In some ways, the fears expressed by this Parliament set the tone for the Parliaments of the remainder of the 1420s. No direct taxation was either asked or granted during this assembly, and the last two Parliaments of the reign granted between them only one full subsidy (about £37,000). No further subsidy was granted until the Parliament of December 1429. By then the military situation – the failure of the siege of Orleans and the defeat at the battle of Patay – had turned decidedly if not decisively against the English, and all realistic hope of establishing a dual monarchy in the hands of Henry V’s young son, Henry VI, had been lost.
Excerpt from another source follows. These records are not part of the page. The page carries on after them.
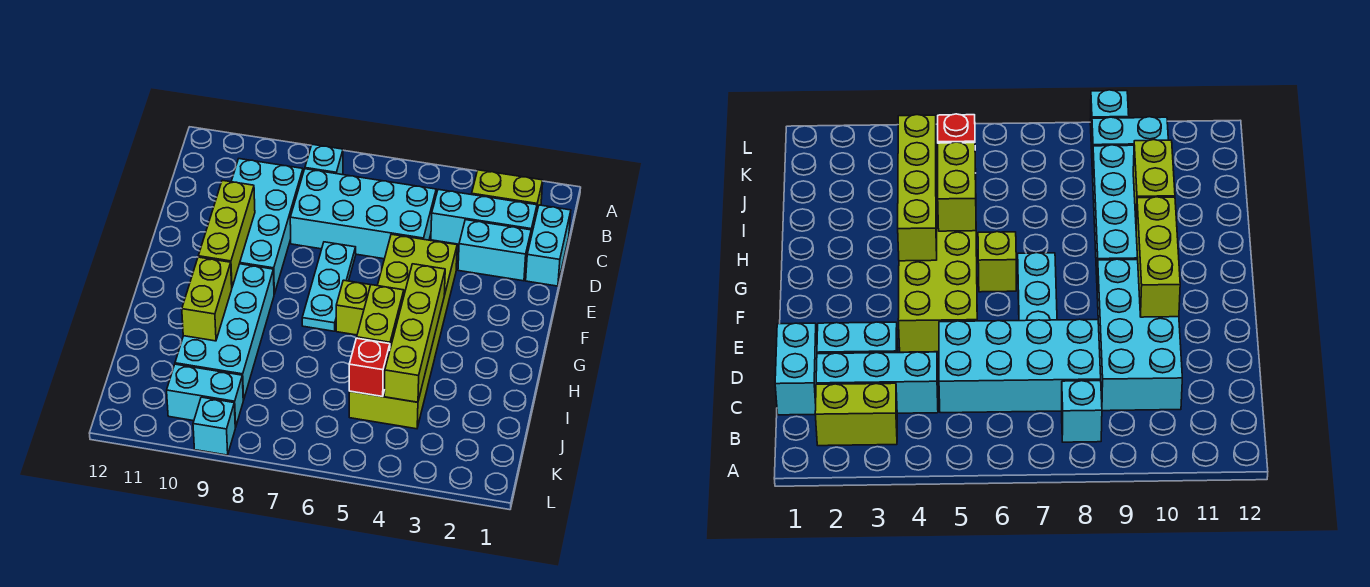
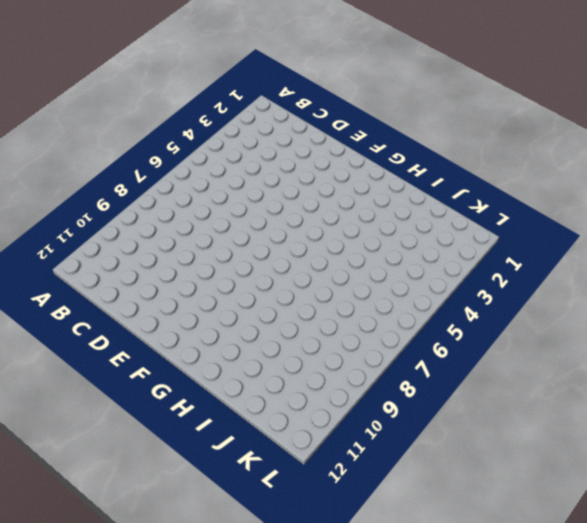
none -> lime 1x2 brick [472,170,543,210]
none -> cyan 1x1 brick [305,144,343,175]
none -> cyan 1x2 brick [526,205,571,286]

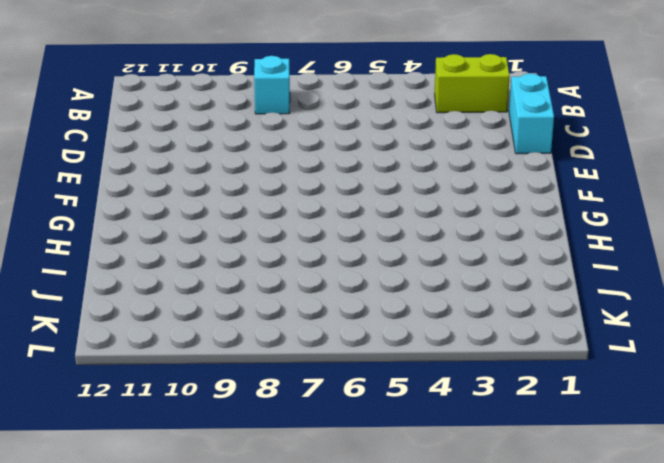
none -> cyan 1x3 brick [431,189,537,244]
none -> cyan 2x4 brick [290,169,436,259]
none -> cyan 2x4 brick [231,159,303,294]

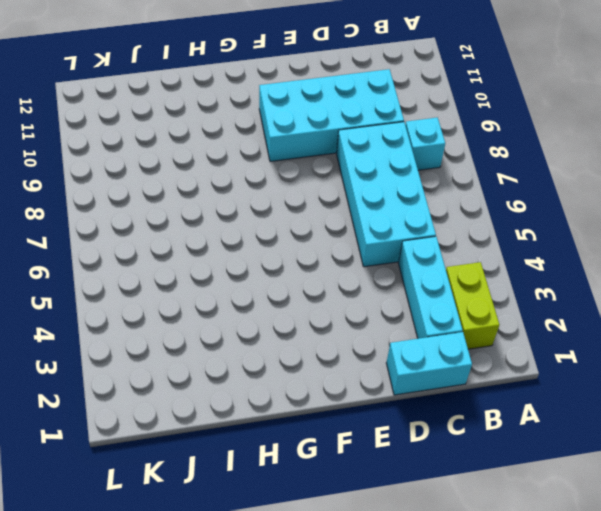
none -> cyan 1x2 brick [458,220,531,281]
none -> lime 2x6 brick [349,234,457,429]
none -> cyan 1x3 plate [302,242,356,331]

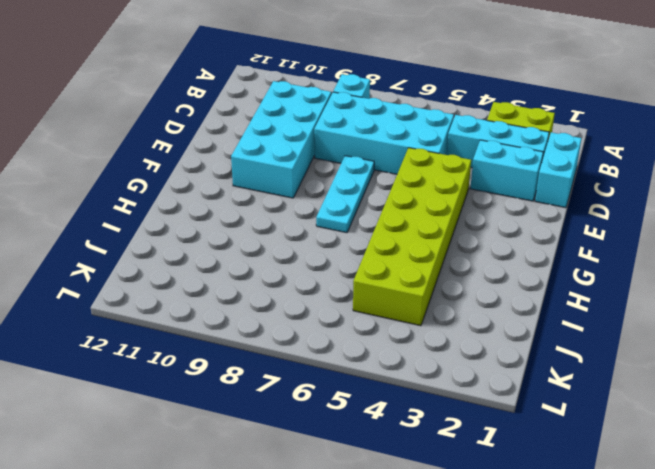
none -> lime 1x1 brick [336,280,370,335]
none -> cyan 2x4 brick [175,264,274,400]
none -> cyan 1x2 brick [167,364,243,427]

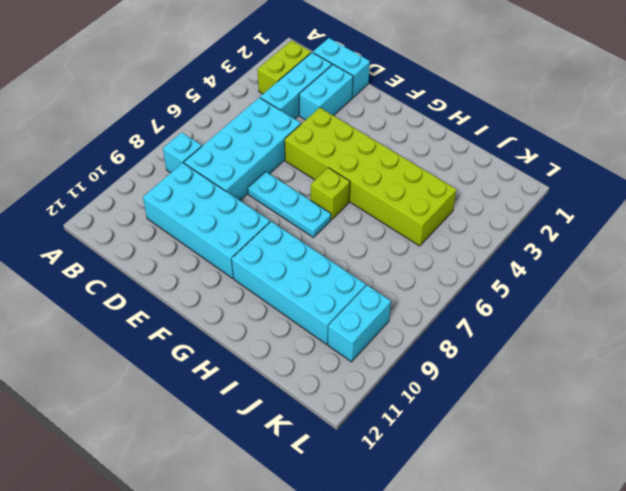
none -> cyan 1x1 brick [193,397,235,455]
none -> lime 1x3 brick [198,180,255,287]
none -> lime 1x4 brick [384,264,445,402]

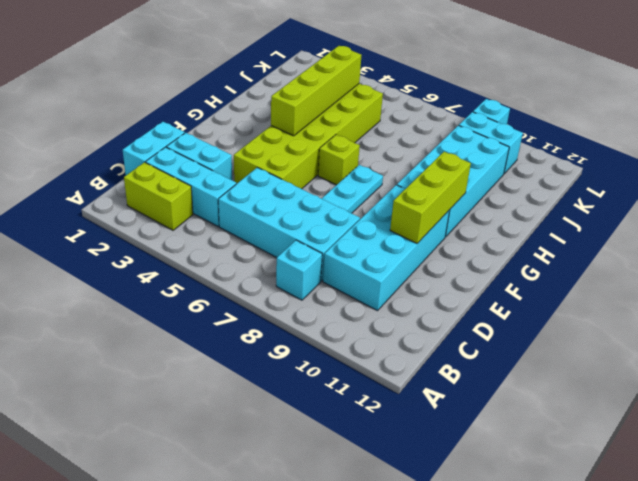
none -> lime 1x2 brick [357,285,404,348]
none -> lime 1x2 brick [182,257,232,341]
none -> red 1x1 brick [349,338,390,397]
The Commons may have viewed the loss with indifference, for they had certainly done nothing to make it a reality. Had Henry V not died in August 1422 leaving a baby as his heir, his force of character may have shaken the Commons out of their indifference, but that is a doubtful surmise. By the end of his reign the euphoria of the victory at Agincourt had given way to war-weariness and a conviction, on the part of the Commons, that the defeat of the Dauphin would not be bought with English money.